Episode collection (CollectEpisode)

Image data is large. If disk space is limited, use only_success=True to discard failed episodes.
In distributed training, assign each worker a unique rank to prevent filename collisions.

Real-robot replay buffer collection

Prioritise trajectory quality. If the success rate is low, relax success_hold_steps or set a more tolerant target_ee_pose.
After collection, load the buffer with TrajectoryReplayBuffer.load() to verify the trajectory count before launching training.
To append additional demonstrations, re-run the script pointing to the same demos directory.

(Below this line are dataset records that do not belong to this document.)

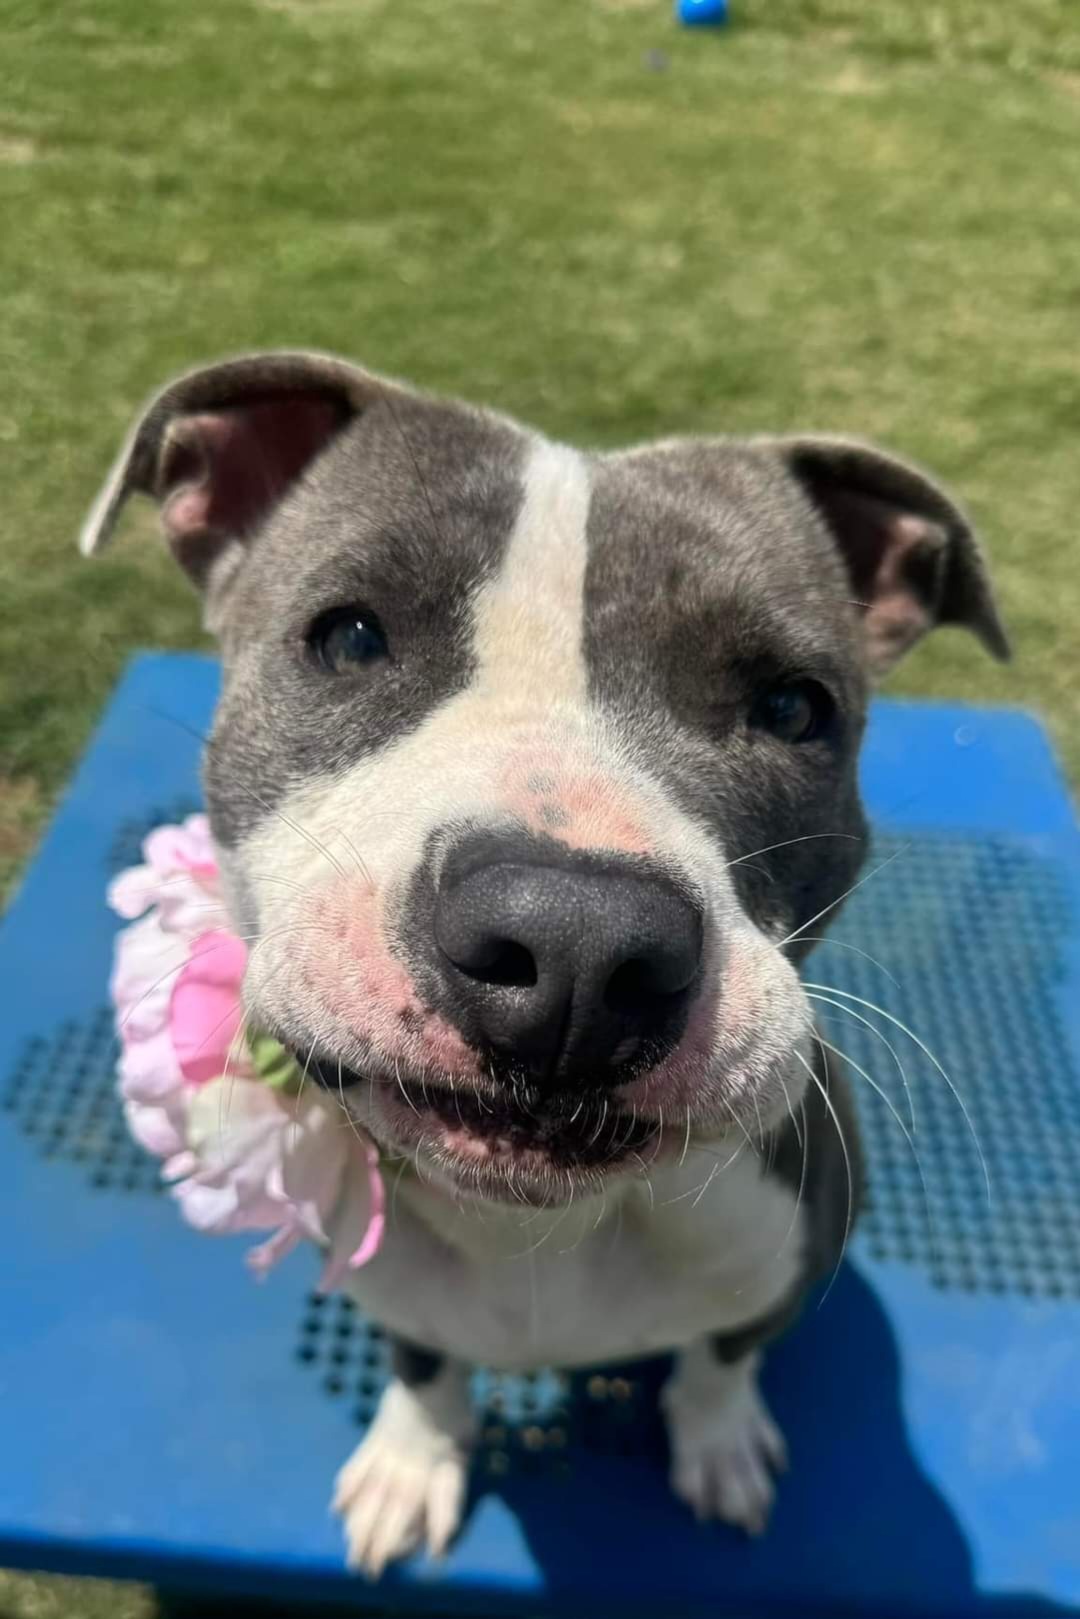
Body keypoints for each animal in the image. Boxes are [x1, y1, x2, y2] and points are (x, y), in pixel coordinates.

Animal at [80, 351, 1010, 1567]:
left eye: (793, 706)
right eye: (349, 637)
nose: (578, 941)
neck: (539, 1228)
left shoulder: (777, 1264)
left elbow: (722, 1358)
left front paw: (719, 1438)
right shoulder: (397, 1294)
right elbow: (424, 1364)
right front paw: (413, 1455)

With auto_save=True, the buffer writes incrementally without overwriting existing trajectories.

Visualization Tools#

After collection, you can inspect both output formats directly from the saved artifacts under logs/{timestamp}/.

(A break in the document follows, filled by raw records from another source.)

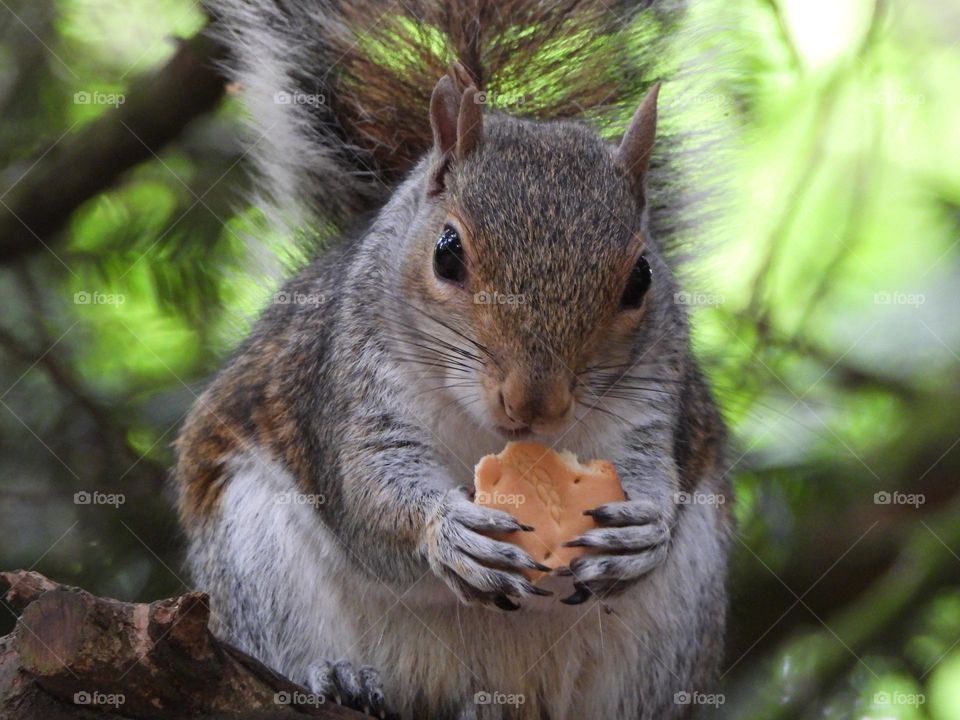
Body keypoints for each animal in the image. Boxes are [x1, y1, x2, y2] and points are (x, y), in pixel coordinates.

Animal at [174, 1, 732, 718]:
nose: (534, 402)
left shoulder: (652, 397)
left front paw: (645, 530)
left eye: (641, 278)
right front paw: (447, 532)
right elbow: (368, 497)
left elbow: (651, 471)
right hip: (254, 555)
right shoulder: (355, 386)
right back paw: (340, 678)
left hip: (676, 623)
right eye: (447, 253)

Replay buffer trajectories

Use the existing replay-buffer visualizer to inspect trajectories in logs/{timestamp}/demos/:

python toolkits/replay_buffer/visualize.py \
    --replay_dir logs/{timestamp}/demos

LeRobot datasets

Use toolkits/lerobot/visualize_lerobot_dataset.py to expand a LeRobot dataset into per-episode folders containing .jpg images and .txt step metadata:

python toolkits/lerobot/visualize_lerobot_dataset.py \
    --dataset-path logs/{timestamp}/collected_data \
    --output-dir logs/{timestamp}/collected_data_visualized

The tool reads meta/info.json plus each episode_*.parquet file, then creates output like episode_000000/step_000003_image.jpg and episode_000000/step_000003.txt for quick inspection.